> **DATA RECORDS**
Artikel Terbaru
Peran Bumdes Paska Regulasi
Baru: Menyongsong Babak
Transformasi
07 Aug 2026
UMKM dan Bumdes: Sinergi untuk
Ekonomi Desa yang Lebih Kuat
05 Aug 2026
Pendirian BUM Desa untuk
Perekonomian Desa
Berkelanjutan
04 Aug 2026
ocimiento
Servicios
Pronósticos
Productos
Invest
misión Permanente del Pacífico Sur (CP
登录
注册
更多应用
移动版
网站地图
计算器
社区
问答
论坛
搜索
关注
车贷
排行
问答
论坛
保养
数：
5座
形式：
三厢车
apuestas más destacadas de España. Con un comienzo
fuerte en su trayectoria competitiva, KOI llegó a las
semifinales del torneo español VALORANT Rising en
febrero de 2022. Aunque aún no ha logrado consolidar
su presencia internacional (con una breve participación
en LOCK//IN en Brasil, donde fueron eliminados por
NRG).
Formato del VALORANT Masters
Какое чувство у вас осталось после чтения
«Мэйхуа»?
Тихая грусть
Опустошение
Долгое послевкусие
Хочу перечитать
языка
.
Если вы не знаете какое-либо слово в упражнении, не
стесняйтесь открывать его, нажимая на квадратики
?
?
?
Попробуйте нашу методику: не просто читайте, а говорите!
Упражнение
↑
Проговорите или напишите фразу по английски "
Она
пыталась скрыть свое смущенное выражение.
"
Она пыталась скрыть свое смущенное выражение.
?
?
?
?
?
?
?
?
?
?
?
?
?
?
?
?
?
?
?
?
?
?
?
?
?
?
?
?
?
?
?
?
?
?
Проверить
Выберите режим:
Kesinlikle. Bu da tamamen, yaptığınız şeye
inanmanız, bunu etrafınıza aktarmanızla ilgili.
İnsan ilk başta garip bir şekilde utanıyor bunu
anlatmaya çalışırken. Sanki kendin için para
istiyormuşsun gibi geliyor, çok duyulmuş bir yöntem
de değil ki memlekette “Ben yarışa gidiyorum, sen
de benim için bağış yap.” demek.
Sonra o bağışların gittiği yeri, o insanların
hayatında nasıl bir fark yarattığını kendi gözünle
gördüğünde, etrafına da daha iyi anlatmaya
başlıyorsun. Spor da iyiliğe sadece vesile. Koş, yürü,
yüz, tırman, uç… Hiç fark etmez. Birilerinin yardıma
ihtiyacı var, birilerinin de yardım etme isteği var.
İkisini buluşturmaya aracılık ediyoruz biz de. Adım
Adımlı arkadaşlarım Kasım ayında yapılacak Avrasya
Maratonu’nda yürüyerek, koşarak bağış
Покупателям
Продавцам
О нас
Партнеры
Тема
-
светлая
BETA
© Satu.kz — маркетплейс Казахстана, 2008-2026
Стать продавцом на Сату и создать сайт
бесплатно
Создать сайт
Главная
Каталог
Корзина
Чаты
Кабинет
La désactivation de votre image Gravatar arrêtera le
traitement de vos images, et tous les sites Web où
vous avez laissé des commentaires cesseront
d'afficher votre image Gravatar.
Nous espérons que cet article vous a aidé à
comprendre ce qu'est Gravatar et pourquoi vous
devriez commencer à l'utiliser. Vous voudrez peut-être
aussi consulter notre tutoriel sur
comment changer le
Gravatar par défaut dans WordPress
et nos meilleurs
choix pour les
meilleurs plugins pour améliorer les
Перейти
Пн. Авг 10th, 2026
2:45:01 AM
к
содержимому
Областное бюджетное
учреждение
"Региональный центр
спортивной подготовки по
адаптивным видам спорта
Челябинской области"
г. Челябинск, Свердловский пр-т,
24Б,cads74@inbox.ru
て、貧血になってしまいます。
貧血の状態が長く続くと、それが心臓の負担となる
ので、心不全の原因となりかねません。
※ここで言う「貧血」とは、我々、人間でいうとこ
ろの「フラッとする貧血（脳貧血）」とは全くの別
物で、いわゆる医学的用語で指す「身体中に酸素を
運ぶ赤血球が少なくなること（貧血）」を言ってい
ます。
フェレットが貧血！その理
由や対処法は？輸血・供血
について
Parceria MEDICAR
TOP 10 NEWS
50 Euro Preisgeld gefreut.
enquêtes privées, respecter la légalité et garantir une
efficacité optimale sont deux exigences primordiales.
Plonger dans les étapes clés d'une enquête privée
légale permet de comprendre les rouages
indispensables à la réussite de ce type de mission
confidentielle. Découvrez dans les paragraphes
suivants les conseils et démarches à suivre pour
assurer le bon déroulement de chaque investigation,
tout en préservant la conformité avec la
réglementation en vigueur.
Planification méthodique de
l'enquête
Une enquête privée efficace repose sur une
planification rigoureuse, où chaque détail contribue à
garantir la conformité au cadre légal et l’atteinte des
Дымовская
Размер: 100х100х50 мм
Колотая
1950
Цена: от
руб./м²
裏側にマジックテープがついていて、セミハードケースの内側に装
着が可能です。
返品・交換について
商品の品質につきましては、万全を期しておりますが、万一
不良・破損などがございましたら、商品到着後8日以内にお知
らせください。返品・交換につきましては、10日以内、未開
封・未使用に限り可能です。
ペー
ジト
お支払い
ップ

> **AIM OF THE TASK**
Retype the whole of the material word for word.

> **TASK RESULT**
Artikel Terbaru
Peran Bumdes Paska Regulasi
Baru: Menyongsong Babak
Transformasi
07 Aug 2026
UMKM dan Bumdes: Sinergi untuk
Ekonomi Desa yang Lebih Kuat
05 Aug 2026
Pendirian BUM Desa untuk
Perekonomian Desa
Berkelanjutan
04 Aug 2026
ocimiento
Servicios
Pronósticos
Productos
Invest
misión Permanente del Pacífico Sur (CP
登录
注册
更多应用
移动版
网站地图
计算器
社区
问答
论坛
搜索
关注
车贷
排行
问答
论坛
保养
数：
5座
形式：
三厢车
apuestas más destacadas de España. Con un comienzo
fuerte en su trayectoria competitiva, KOI llegó a las
semifinales del torneo español VALORANT Rising en
febrero de 2022. Aunque aún no ha logrado consolidar
su presencia internacional (con una breve participación
en LOCK//IN en Brasil, donde fueron eliminados por
NRG).
Formato del VALORANT Masters
Какое чувство у вас осталось после чтения
«Мэйхуа»?
Тихая грусть
Опустошение
Долгое послевкусие
Хочу перечитать
языка
.
Если вы не знаете какое-либо слово в упражнении, не
стесняйтесь открывать его, нажимая на квадратики
?
?
?
Попробуйте нашу методику: не просто читайте, а говорите!
Упражнение
↑
Проговорите или напишите фразу по английски "
Она
пыталась скрыть свое смущенное выражение.
"
Она пыталась скрыть свое смущенное выражение.
?
?
?
?
?
?
?
?
?
?
?
?
?
?
?
?
?
?
?
?
?
?
?
?
?
?
?
?
?
?
?
?
?
?
Проверить
Выберите режим:
Kesinlikle. Bu da tamamen, yaptığınız şeye
inanmanız, bunu etrafınıza aktarmanızla ilgili.
İnsan ilk başta garip bir şekilde utanıyor bunu
anlatmaya çalışırken. Sanki kendin için para
istiyormuşsun gibi geliyor, çok duyulmuş bir yöntem
de değil ki memlekette “Ben yarışa gidiyorum, sen
de benim için bağış yap.” demek.
Sonra o bağışların gittiği yeri, o insanların
hayatında nasıl bir fark yarattığını kendi gözünle
gördüğünde, etrafına da daha iyi anlatmaya
başlıyorsun. Spor da iyiliğe sadece vesile. Koş, yürü,
yüz, tırman, uç… Hiç fark etmez. Birilerinin yardıma
ihtiyacı var, birilerinin de yardım etme isteği var.
İkisini buluşturmaya aracılık ediyoruz biz de. Adım
Adımlı arkadaşlarım Kasım ayında yapılacak Avrasya
Maratonu’nda yürüyerek, koşarak bağış
Покупателям
Продавцам
О нас
Партнеры
Тема
-
светлая
BETA
© Satu.kz — маркетплейс Казахстана, 2008-2026
Стать продавцом на Сату и создать сайт
бесплатно
Создать сайт
Главная
Каталог
Корзина
Чаты
Кабинет
La désactivation de votre image Gravatar arrêtera le
traitement de vos images, et tous les sites Web où
vous avez laissé des commentaires cesseront
d'afficher votre image Gravatar.
Nous espérons que cet article vous a aidé à
comprendre ce qu'est Gravatar et pourquoi vous
devriez commencer à l'utiliser. Vous voudrez peut-être
aussi consulter notre tutoriel sur
comment changer le
Gravatar par défaut dans WordPress
et nos meilleurs
choix pour les
meilleurs plugins pour améliorer les
Перейти
Пн. Авг 10th, 2026
2:45:01 AM
к
содержимому
Областное бюджетное
учреждение
"Региональный центр
спортивной подготовки по
адаптивным видам спорта
Челябинской области"
г. Челябинск, Свердловский пр-т,
24Б,cads74@inbox.ru
て、貧血になってしまいます。
貧血の状態が長く続くと、それが心臓の負担となる
ので、心不全の原因となりかねません。
※ここで言う「貧血」とは、我々、人間でいうとこ
ろの「フラッとする貧血（脳貧血）」とは全くの別
物で、いわゆる医学的用語で指す「身体中に酸素を
運ぶ赤血球が少なくなること（貧血）」を言ってい
ます。
フェレットが貧血！その理
由や対処法は？輸血・供血
について
Parceria MEDICAR
TOP 10 NEWS
50 Euro Preisgeld gefreut.
enquêtes privées, respecter la légalité et garantir une
efficacité optimale sont deux exigences primordiales.
Plonger dans les étapes clés d'une enquête privée
légale permet de comprendre les rouages
indispensables à la réussite de ce type de mission
confidentielle. Découvrez dans les paragraphes
suivants les conseils et démarches à suivre pour
assurer le bon déroulement de chaque investigation,
tout en préservant la conformité avec la
réglementation en vigueur.
Planification méthodique de
l'enquête
Une enquête privée efficace repose sur une
planification rigoureuse, où chaque détail contribue à
garantir la conformité au cadre légal et l’atteinte des
Дымовская
Размер: 100х100х50 мм
Колотая
1950
Цена: от
руб./м²
裏側にマジックテープがついていて、セミハードケースの内側に装
着が可能です。
返品・交換について
商品の品質につきましては、万全を期しておりますが、万一
不良・破損などがございましたら、商品到着後8日以内にお知
らせください。返品・交換につきましては、10日以内、未開
封・未使用に限り可能です。
ペー
ジト
お支払い
ップ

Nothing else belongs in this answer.